「母親の愚痴を聞かされてメンタルがもたない」という読者のお悩みに、産婦人科専門医の高尾美穂先生が解決します。肉親だからこその距離感の難しさや、予想できる原因を教えていただきました。

読者のお悩み:愚痴が多い実母とのつき合い方に悩んでいます

近所に住む実母が、よく愚痴をこぼします。父には言わない反面、私に聞いてほしい圧が重いです。3歳と0歳の子どもの面倒をみてもらっているのでむげにできませんが、私のメンタルがもちません。(Kさん・44歳)

高尾先生の回答:心身ともに余裕がない時期。親と適度な距離感を保って

いくつになっても、親は子どもの世話を焼きたいもの。近所に住んでいればなおさらだと思います。今、母親は子育てを手伝ってくれるありがたい存在なので、愚痴を聞くのはある程度仕方がないことですが、たびたび聞かされるのはたまったものではありませんよね。おそらく相談者さんは母親にとって安心して愚痴をこぼせる、甘えられる存在なのだと思います。

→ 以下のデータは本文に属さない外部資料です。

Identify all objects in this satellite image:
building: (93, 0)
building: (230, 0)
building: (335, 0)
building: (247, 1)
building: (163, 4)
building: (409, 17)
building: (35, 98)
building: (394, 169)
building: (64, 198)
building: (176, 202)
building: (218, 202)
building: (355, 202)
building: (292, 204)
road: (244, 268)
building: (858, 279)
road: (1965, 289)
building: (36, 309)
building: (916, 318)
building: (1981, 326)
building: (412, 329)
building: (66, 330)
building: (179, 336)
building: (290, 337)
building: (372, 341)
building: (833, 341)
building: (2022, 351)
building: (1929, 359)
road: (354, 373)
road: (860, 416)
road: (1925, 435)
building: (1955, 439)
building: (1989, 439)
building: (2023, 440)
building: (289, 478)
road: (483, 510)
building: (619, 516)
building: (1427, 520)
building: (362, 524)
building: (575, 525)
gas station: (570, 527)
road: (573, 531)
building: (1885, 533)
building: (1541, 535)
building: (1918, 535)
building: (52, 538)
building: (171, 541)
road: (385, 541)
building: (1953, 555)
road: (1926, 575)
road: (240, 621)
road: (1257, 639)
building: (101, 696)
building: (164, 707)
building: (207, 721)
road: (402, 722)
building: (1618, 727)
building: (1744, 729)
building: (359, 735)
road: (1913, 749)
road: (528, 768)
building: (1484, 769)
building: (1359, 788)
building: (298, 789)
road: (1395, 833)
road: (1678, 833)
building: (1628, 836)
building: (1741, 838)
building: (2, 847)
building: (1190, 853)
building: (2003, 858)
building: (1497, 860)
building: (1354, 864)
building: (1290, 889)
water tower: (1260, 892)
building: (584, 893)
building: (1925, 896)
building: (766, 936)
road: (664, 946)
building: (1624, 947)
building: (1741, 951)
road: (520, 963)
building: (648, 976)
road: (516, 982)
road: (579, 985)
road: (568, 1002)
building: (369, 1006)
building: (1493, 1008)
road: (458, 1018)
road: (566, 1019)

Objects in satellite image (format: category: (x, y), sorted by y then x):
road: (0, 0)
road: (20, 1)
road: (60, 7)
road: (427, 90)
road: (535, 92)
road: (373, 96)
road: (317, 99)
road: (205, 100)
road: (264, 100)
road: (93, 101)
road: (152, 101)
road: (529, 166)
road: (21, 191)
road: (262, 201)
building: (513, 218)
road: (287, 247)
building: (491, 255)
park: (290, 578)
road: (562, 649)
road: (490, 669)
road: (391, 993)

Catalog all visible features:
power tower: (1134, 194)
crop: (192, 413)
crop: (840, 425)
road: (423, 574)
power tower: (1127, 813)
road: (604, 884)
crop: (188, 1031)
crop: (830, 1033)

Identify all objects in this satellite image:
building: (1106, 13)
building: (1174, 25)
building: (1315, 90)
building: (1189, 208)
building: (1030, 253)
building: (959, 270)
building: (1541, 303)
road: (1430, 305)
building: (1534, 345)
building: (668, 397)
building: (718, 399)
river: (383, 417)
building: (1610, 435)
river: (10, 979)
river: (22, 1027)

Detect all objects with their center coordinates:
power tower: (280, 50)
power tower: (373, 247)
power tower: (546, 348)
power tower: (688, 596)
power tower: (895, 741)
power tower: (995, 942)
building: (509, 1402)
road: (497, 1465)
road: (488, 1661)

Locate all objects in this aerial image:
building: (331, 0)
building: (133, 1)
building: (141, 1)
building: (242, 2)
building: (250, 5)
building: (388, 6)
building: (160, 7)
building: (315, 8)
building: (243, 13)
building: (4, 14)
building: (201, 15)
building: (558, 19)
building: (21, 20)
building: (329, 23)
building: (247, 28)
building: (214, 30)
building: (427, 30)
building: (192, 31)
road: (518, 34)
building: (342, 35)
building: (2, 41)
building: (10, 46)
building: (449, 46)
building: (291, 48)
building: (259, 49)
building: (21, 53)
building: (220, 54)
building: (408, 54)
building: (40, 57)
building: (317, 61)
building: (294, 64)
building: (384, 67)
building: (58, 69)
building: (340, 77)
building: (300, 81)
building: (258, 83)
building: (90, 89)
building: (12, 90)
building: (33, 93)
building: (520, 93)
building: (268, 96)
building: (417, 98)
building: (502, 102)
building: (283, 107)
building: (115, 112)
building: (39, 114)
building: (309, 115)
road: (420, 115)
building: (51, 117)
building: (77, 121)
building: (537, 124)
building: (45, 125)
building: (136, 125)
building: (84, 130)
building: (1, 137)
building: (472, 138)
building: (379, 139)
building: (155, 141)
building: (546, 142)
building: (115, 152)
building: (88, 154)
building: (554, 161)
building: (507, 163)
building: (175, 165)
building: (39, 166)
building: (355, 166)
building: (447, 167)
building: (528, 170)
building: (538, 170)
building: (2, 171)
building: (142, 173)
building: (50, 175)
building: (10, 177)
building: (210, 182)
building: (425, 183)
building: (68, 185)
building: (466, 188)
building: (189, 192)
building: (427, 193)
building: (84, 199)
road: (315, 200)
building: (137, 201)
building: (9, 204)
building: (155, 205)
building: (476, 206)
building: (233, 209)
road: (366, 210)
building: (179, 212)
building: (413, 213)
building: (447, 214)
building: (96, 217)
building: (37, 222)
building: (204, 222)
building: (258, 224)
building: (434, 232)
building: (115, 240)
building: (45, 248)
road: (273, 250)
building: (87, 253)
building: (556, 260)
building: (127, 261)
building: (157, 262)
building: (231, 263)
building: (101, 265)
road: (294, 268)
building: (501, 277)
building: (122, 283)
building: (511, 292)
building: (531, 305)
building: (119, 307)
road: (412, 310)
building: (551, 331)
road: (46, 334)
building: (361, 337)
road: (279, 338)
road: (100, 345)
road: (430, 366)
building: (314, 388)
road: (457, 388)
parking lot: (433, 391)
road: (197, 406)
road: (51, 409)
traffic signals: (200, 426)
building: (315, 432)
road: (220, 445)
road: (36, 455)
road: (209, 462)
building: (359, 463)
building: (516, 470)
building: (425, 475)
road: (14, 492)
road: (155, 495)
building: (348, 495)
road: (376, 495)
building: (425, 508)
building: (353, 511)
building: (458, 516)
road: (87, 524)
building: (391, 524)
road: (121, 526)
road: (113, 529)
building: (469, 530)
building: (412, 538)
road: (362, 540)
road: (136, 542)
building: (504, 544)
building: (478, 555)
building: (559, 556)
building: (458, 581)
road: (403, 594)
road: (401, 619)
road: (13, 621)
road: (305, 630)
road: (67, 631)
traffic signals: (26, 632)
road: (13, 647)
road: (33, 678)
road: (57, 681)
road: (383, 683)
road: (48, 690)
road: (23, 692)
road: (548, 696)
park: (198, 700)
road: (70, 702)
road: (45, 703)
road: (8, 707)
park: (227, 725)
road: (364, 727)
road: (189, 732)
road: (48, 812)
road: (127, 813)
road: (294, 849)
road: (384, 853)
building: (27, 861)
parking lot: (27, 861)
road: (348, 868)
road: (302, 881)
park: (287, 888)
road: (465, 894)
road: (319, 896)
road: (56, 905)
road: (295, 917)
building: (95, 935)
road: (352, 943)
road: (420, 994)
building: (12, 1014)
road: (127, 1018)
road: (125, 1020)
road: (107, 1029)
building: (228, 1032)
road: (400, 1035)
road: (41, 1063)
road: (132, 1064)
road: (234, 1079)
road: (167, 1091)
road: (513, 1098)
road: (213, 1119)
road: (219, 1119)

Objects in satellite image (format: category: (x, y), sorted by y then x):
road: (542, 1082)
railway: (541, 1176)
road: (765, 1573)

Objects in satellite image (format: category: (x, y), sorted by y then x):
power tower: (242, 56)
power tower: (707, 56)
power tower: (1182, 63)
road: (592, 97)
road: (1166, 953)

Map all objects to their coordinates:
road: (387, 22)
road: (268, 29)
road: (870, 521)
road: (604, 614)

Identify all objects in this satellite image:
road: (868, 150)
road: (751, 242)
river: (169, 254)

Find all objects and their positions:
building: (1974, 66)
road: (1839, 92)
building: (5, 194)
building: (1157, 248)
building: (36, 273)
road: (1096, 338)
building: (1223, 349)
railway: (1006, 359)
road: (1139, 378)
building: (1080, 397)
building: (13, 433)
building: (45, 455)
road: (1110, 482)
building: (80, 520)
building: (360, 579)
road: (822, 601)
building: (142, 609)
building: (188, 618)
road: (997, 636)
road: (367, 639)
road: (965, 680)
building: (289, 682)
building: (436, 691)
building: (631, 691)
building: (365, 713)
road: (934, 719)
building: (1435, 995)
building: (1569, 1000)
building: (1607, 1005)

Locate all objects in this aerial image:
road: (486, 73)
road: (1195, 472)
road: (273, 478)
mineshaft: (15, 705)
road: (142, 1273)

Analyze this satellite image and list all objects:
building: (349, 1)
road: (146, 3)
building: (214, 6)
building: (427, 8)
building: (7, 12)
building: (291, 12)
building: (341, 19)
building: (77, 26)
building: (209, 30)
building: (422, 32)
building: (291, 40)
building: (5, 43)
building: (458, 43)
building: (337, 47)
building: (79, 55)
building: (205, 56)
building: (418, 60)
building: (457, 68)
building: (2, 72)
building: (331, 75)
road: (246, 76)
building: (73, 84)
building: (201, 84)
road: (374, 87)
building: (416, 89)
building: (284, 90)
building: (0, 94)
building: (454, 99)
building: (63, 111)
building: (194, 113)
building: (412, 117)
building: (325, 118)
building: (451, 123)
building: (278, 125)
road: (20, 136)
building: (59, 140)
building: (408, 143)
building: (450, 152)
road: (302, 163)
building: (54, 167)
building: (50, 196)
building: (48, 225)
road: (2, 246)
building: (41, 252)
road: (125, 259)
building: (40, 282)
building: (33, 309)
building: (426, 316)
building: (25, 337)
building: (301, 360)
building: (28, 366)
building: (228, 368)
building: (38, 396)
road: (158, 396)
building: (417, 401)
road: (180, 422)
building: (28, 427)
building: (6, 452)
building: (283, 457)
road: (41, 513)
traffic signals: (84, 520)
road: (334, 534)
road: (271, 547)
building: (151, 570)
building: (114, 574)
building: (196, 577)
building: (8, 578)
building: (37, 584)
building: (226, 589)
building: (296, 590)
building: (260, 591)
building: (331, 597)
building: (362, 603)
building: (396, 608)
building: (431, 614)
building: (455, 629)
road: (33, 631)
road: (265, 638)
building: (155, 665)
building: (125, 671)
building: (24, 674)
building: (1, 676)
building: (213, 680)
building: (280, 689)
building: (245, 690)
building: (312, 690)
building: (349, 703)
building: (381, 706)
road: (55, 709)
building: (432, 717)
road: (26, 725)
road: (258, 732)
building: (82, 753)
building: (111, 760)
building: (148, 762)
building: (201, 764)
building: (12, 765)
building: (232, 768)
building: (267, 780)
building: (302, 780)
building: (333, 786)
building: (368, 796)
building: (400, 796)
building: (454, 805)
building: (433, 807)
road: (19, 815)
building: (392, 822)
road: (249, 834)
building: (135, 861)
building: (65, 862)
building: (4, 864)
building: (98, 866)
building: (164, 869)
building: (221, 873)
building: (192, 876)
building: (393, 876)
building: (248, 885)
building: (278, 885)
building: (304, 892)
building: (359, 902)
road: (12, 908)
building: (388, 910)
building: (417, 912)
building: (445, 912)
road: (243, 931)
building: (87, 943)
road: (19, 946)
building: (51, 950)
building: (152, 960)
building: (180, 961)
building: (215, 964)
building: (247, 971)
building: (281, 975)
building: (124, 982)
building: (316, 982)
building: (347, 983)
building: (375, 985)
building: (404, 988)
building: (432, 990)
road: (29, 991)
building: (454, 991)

ただ、「親しき仲にも礼儀あり」というように、親子であってもお互いに頼りすぎてしまう関係はあまりよくありません。肉親だけに遠慮がない分、一度こじれると関係が悪化しやすいからです。親であっても適度な距離をおいてほしいものですが、物理的な距離が近いとそれも難しいのかもしれません。

愚痴の原因は無関心の男性陣にもあるのかも?

相談者さんのお子さんは、3歳児と0歳児。上の子はイヤイヤ期にあたる頃ですし、下の子は乳児で、どちらも目を離せない年齢ですから、日々の忙しさは想像を超えるものだと思います。おそらく相談者さんも心身ともにヘトヘトではないでしょうか? それだけに母親の愚痴がしんどく感じるのかもしれません。ですから今は愚痴をまともに受け止めず、聞き流す程度で十分。いずれお子さんが成長し、時間に余裕ができれば気にならなくなるでしょう。

ただ、お話のなかで気になったのは、お2人のパートナーの存在です。子育てや家事に男性陣は参加していますか? 日々会話を交わしていますか? 母親といて疲れるのなら、夫に相談して接触時間を減らせるよう工夫を。また母親の関心が趣味などに向くよう、父親に協力を促すのもひとつの方法です。

もし、いつまでたっても母親の愚痴が減らないなら別のところに根深い問題があるのかも。自分ばかりで抱えず、家族の問題として父親や夫を交えて話し合ってみてくださいね。